A bit of snap, kick, that's what The Little Ones have that SSLYBY don't quite, nor My Sad Captains for that matter. It wouldn't do them any harm down there in slack city and its a quality definitely available in 14 pretty fab bite-size chunks on My Teenage Stride's Ears like golden bats. An excellent example of the well-aimed freebie courtesy of Jorge at Becalmed Records, ELGB offers up oodles of clipped '80s indie jangle strongly reminiscent of.. oh, you know, everyone you ever liked from back then..Postcard label, bit of Jam, Skids, Smiths and occasionally way beyond. There's top tunes galore, each with a comfortable instant familiarity for sure but filtered through a light post-Strokes NY sensibility.
The set opens with a killer 1-2-3, Reception, That should stand for something and To live and die in the airport lounge being a faultless salvo of skittering, ringing guitars, tambos, and neat on-the-money drumming.
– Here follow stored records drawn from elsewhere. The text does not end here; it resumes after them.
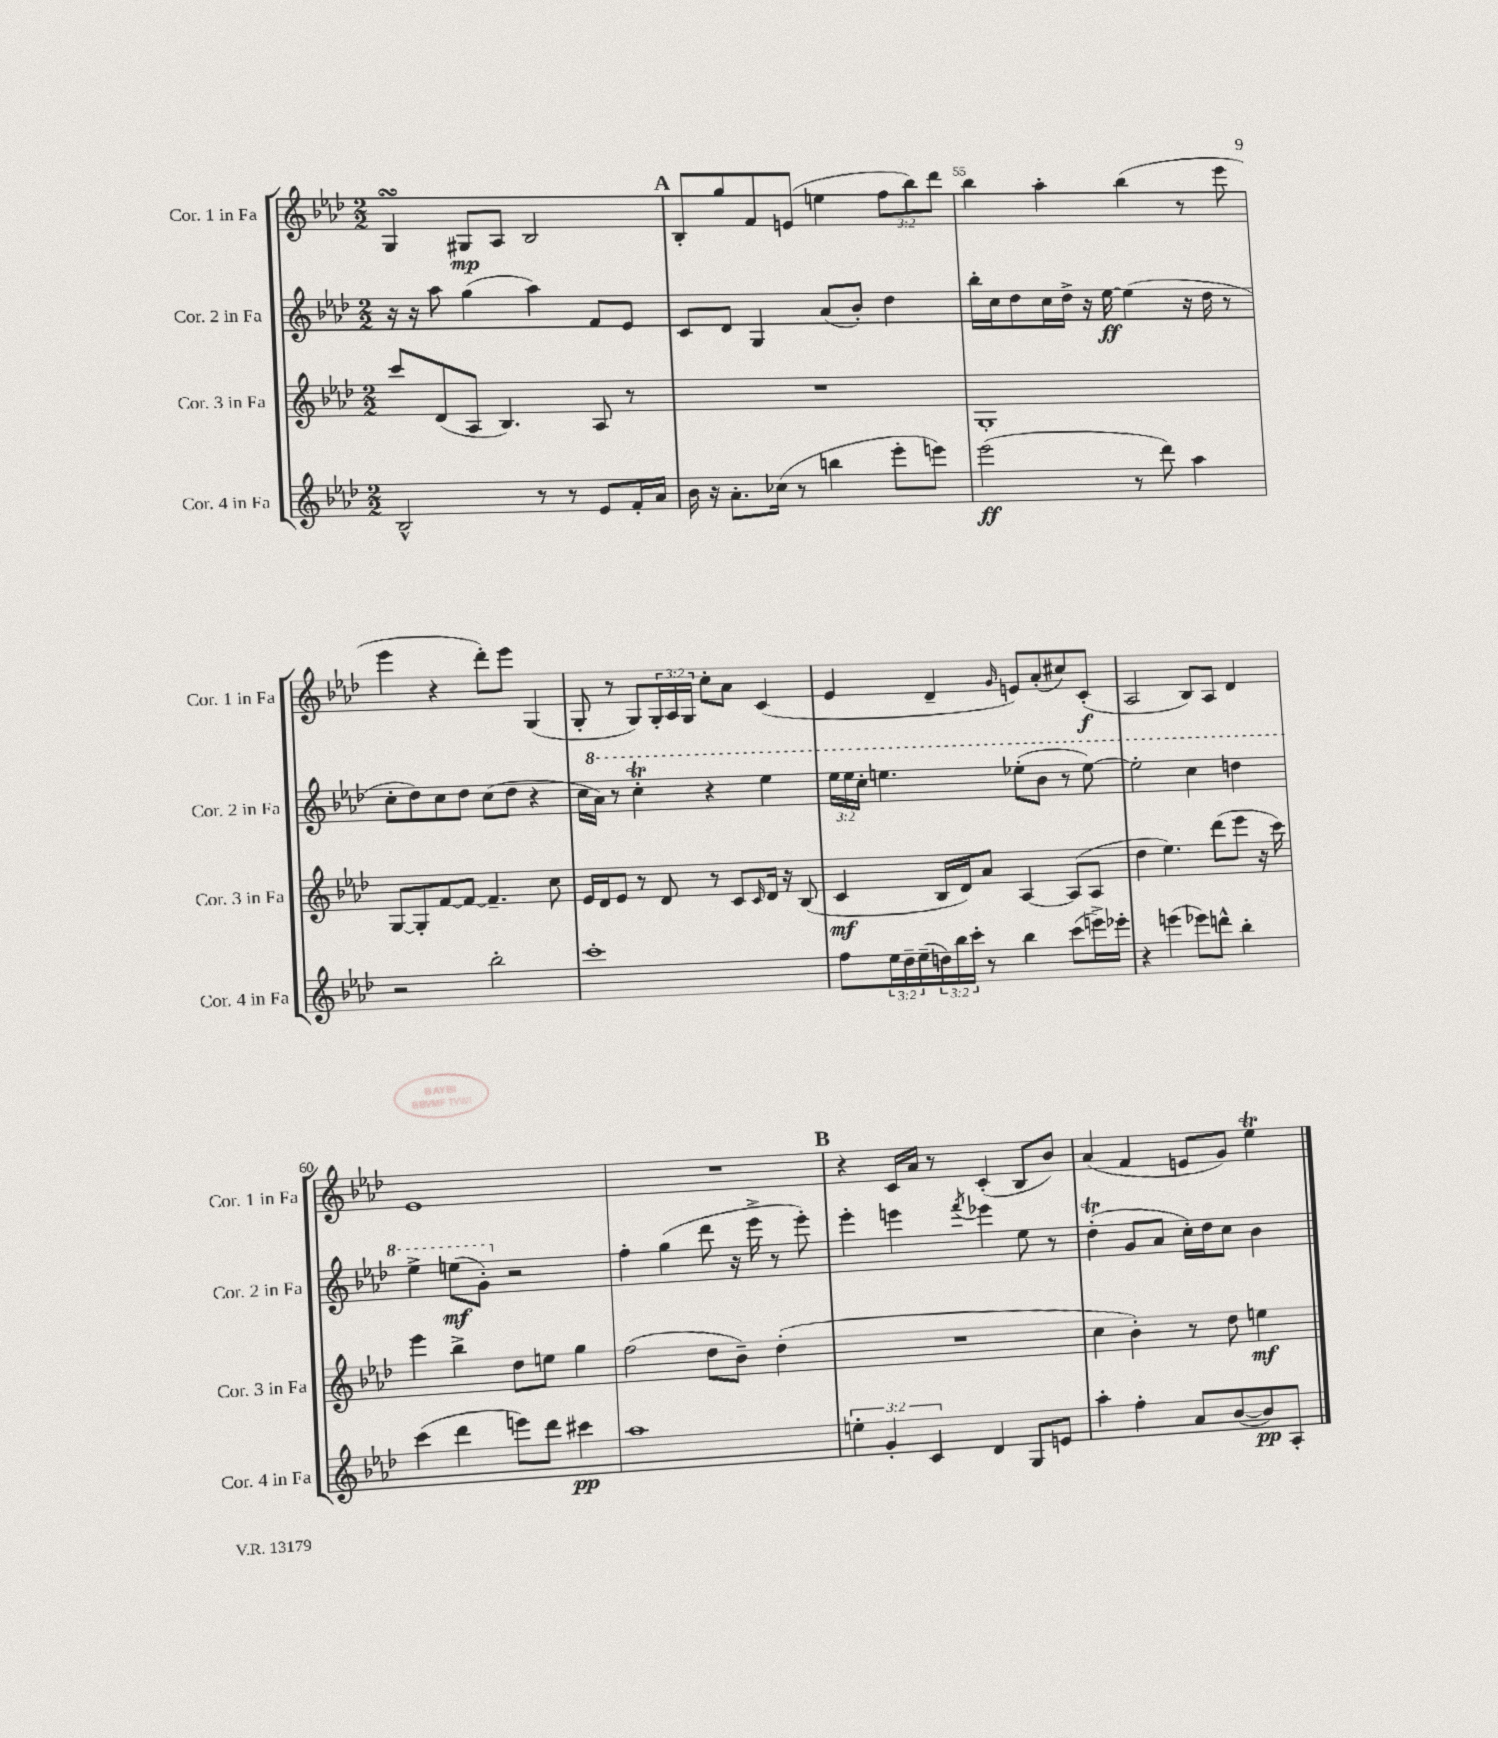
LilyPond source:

<<
\new StaffGroup <<
\new Staff = "s0" \with { instrumentName = "Cor. 1 in Fa" shortInstrumentName = "Cor. 1 in Fa" } {
    \clef treble \key aes \major \numericTimeSignature \time 2/2 \override Staff.TupletNumber.text = #tuplet-number::calc-fraction-text
    g4\turn gis8\mp aes8 bes2 |
    \mark \markup { \bold "A" } bes8-. g''8 f'8 e'8( e''4 \tuplet 3/2 { f''8 bes''8) des'''8 } |
    bes''4 aes''4-. bes''4( r8 ees'''8 |
    ees'''4 r4 des'''8-.) ees'''8 g4( |
    g8-. r8 g8) \tuplet 3/2 { g16-. aes16 g16 } c''8-. aes'8 c'4( |
    ees'4 des'4-- \grace { g'16 } e'8) aes'8-.( cis''8) c'8-.\f( |
    aes2 bes8) aes8 des'4 |
    ees'1 |
    R1 |
    \mark \markup { \bold "B" } r4 c'16 aes'16 r8 c'4-.( bes8 bes'8) |
    aes'4( f'4 e'8 g'8) ees''4\trill \bar "|." |
}
\new Staff = "s1" \with { instrumentName = "Cor. 2 in Fa" shortInstrumentName = "Cor. 2 in Fa" } {
    \clef treble \key aes \major \numericTimeSignature \time 2/2 \override Staff.TupletNumber.text = #tuplet-number::calc-fraction-text
    r16 r16 aes''8 g''4( aes''4) f'8 ees'8 |
    \mark \markup { \bold "A" } c'8 des'8 g4 aes'8( bes'8-.) des''4 |
    bes''16-. c''16 des''8 c''16 des''16-> r16 ees''16~\ff ees''4( r16 des''16 r8 |
    c''8-. des''8) c''8 des''8 c''8( des''8 r4 |
    c''16 \ottava #1 aes''16) r8 c'''4-.\trill r4 ees'''4 |
    \tuplet 3/2 { ees'''16 ees'''16 c'''16-. } e'''4. ees'''8-.( bes''8 r8 ees'''8~) |
    ees'''2-. c'''4 d'''4 |
    ees'''4-> e'''8\mf( g''8-.) \ottava #0 r2 |
    f''4-. g''4( des'''8 r16 ees'''16-> r8 ees'''8-.) |
    \mark \markup { \bold "B" } ees'''4-. e'''4 \acciaccatura { f'''8 } ees'''4 ees''8 r8 |
    des''4-.\trill( g'8 aes'8 c''16-.) des''16 c''8 bes'4 \bar "|." |
}
\new Staff = "s2" \with { instrumentName = "Cor. 3 in Fa" shortInstrumentName = "Cor. 3 in Fa" } {
    \clef treble \key aes \major \numericTimeSignature \time 2/2
    c'''8 des'8( aes8 bes4.) aes8 r8 |
    \mark \markup { \bold "A" } R1 |
    g1-. |
    g8~ g8-. f'8~ f'8~ f'4.-- c''8 |
    ees'16 des'16 ees'8 r8 des'8 r8 c'8 \grace { c'16 } des'16 r16 bes8( |
    c'4\mf bes16 des'16) aes'8 aes4~ aes8( aes8 |
    des''4 ees''4.) des'''8( ees'''8 r16 c'''16) |
    ees'''4 bes''4-> des''8 e''8 g''4 |
    f''2( des''8 bes'8--) des''4-.( |
    \mark \markup { \bold "B" } R1 |
    c''4 bes'4-.) r8 des''8 e''4\mf \bar "|." |
}
\new Staff = "s3" \with { instrumentName = "Cor. 4 in Fa" shortInstrumentName = "Cor. 4 in Fa" } {
    \clef treble \key aes \major \numericTimeSignature \time 2/2 \override Staff.TupletNumber.text = #tuplet-number::calc-fraction-text
    bes2-^ r8 r8 ees'8 f'16-. aes'16 |
    \mark \markup { \bold "A" } bes'16 r16 aes'8.-. ces''16( r8 b''4 ees'''8-. e'''8) |
    ees'''2\ff( r8 des'''8) aes''4 |
    r2 bes''2-. |
    c'''1-. |
    f''8 \tuplet 3/2 { ees''16 des''16-- ees''16--( } \tuplet 3/2 { d''16) bes''16 c'''16-. } r8 bes''4 c'''8( e'''16->) ees'''16-. |
    r4 e'''4( ees'''8) d'''8-^ bes''4-. |
    c'''4( des'''4 e'''8) des'''8 cis'''4\pp |
    aes''1 |
    \mark \markup { \bold "B" } \tuplet 3/2 { e''4-. g'4-. c'4 } des'4 g8 e'8 |
    aes''4-. f''4-. aes'8 bes'8~( bes'8\pp) aes8-. \bar "|." |
}
>>
>>
\layout { \context { \Score currentBarNumber = #53 \override BarNumber.break-visibility = ##(#f #t #t) barNumberVisibility = #(every-nth-bar-number-visible 5) } }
Terror bends gleeful guitar riff tightens up the kind of treats the lovely Language of Flowers (still?) like to dish up; Chock's rally is a sharp, pushy little pleaser while Ruin is a rare drop down the gears. Band leader Jedediah Smith's voice is easily up to the slightly baroque emoting here and the set glides out on the dubby lightness of Boys will tell. Yes, all very familiar shapes but the pleasure here is a bit like zipping round town on a shiny new Vespa - those classic lines but powered by contemporary tuning. Va-va-voom...
[my teenage stride][on myspace][becalmed]
And Ears.. is just the sort of sound you can expect to hear between the live sets at the Fortuna Pop! session at Notting Hill Arts Club this coming Saturday. Not entirely sure that this label is My Sad Captains' natural home but, hey, they'll be there and it's free. Vintage Gola sports bags ahoy!